The Company's income tax expense was $118 for the three months ended March 31, 2021, as compared to income tax benefit of $8 for thethree months ended March 31, 2020. Our effective tax rate (“ETR”) from continuing operations was 64.5% and (80.0%) for the quarters ended March 31, 2021 and March 31, 2020, respectively. The increase in income tax expense and effective tax rate was due to the following:

 

1) The Company recorded a tax reversal of $70 due to reversal of provision for the GILTI tax coupled with the tax loss incurred from the adverse impact from COVID-19 during the three months ended March 31, 2020.

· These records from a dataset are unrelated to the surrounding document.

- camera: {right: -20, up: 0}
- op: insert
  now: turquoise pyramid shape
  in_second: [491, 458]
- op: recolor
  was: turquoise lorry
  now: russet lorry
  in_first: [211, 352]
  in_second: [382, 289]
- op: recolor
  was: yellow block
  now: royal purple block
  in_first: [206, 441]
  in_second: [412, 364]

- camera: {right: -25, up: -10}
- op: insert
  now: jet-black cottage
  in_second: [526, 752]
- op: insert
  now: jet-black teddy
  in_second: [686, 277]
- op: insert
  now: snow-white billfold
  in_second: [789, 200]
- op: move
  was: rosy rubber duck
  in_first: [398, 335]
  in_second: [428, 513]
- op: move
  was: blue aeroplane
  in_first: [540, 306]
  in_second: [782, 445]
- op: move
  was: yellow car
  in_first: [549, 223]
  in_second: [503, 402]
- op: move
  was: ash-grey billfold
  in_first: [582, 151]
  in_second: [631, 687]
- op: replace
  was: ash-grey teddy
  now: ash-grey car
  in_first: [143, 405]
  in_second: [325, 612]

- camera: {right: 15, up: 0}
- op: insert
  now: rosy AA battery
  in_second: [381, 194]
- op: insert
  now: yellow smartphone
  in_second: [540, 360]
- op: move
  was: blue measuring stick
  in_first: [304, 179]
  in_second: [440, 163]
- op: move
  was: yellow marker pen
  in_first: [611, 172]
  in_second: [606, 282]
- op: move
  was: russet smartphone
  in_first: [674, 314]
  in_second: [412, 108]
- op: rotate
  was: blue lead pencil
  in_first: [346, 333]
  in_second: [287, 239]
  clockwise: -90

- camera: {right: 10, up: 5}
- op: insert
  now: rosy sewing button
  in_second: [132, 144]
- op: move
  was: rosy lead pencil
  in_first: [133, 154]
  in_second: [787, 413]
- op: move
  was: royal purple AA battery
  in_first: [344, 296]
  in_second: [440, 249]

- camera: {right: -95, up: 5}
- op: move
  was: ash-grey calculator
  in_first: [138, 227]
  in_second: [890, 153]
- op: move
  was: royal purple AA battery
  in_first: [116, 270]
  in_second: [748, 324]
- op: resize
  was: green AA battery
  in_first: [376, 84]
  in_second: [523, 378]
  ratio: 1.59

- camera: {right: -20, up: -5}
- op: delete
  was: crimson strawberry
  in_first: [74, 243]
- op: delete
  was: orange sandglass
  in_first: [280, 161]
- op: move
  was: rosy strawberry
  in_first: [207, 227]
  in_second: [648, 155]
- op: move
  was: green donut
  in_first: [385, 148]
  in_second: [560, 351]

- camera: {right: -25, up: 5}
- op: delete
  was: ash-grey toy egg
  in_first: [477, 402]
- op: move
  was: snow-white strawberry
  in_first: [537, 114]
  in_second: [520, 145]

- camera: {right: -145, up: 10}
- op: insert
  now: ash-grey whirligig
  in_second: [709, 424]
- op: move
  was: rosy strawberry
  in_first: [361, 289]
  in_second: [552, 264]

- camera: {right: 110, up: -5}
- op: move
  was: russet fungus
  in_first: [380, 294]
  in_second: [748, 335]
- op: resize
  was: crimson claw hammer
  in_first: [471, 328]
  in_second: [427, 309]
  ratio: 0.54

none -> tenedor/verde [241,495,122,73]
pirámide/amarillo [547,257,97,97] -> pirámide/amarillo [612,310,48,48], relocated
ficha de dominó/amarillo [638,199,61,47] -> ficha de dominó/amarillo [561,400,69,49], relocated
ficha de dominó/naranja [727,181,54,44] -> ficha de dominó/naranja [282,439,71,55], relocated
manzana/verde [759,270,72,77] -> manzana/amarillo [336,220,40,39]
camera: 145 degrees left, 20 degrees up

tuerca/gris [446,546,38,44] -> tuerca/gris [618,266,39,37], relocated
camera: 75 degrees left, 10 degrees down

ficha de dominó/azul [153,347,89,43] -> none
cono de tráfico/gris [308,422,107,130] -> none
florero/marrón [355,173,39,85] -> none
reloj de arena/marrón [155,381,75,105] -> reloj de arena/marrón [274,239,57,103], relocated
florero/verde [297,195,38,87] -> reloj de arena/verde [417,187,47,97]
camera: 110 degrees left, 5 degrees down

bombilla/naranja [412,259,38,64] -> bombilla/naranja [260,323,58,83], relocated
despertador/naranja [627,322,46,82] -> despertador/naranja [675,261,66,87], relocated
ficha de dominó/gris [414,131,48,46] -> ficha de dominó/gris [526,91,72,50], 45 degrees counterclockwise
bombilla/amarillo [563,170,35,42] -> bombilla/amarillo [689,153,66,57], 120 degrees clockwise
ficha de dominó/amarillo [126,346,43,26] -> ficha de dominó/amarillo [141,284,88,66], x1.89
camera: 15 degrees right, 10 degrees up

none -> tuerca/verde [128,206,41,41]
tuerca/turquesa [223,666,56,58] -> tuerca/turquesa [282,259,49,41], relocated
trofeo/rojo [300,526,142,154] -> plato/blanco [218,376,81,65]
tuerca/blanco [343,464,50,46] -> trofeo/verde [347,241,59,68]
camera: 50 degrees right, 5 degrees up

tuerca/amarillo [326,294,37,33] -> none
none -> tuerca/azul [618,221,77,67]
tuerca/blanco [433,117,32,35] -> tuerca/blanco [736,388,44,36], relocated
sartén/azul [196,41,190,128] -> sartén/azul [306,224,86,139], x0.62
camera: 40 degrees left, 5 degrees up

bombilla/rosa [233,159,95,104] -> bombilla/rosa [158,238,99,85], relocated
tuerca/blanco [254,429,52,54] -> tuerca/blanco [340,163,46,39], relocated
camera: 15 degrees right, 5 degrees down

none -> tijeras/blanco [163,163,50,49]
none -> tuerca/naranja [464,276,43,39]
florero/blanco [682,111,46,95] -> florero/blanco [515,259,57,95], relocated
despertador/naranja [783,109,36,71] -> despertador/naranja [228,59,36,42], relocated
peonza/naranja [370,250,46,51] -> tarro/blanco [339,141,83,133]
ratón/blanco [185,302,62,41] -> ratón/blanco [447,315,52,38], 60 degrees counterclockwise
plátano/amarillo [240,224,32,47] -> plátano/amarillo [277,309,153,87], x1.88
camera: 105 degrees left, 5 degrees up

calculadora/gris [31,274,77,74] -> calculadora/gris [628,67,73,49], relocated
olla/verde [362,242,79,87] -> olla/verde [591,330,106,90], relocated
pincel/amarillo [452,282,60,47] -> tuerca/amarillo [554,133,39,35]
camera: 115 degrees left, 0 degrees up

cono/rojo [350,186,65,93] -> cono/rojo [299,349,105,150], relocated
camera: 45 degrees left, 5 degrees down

2) The Singapore operations incurred higher income tax due to higher income generated coupled with tax benefit, which was fully utilized during three months ended March 31, 2021.

 

The Company's income tax expense was $125 for the nine months ended March 31, 2021, as compared to of $112 for the nine months ended March 31, 2020. Our effective tax rate (“ETR”) from continuing operations was 123% and 9% for the nine months ended March 31, 2021 and March 31, 2020, respectively. The increase in effective tax rate was due to the following:

 

1) The Singapore operations incurred higher income tax due to higher income generated coupled with a tax benefit, which was fully utilized during the nine months ended March 31, 2021.

2) The Company incurred tax loss resulting from the adverse impact from COVID-19 during nine months ended March 31, 2020.

3) The Company recorded a income tax benefit of $35 as a result of a tax refund in the China operation during nine months ended March 31, 2020.

 

The Company accrues penalties and interest related to unrecognized tax benefits when necessary as a component of penalties and interest expenses, respectively. The Company had no unrecognized tax benefits or related accrued penalties or interest expenses at March 31, 2021.

 

In assessing the ability to realize the deferred tax assets, management considers whether it is more likely than not that some portion or all of the deferred tax assets will not be realized. The ultimate realization of deferred tax assets is dependent upon the generation of future taxable income during the periods in which those temporary differences become deductible. Management considers the scheduled reversal of deferred tax liabilities, projected future taxable income, and tax planning strategies in making this assessment. Based on these criteria, management believes it is more likely than not the Company will not realize the benefits of the federal, state, and foreign deductible differences. Accordingly, a full valuation allowance has been established.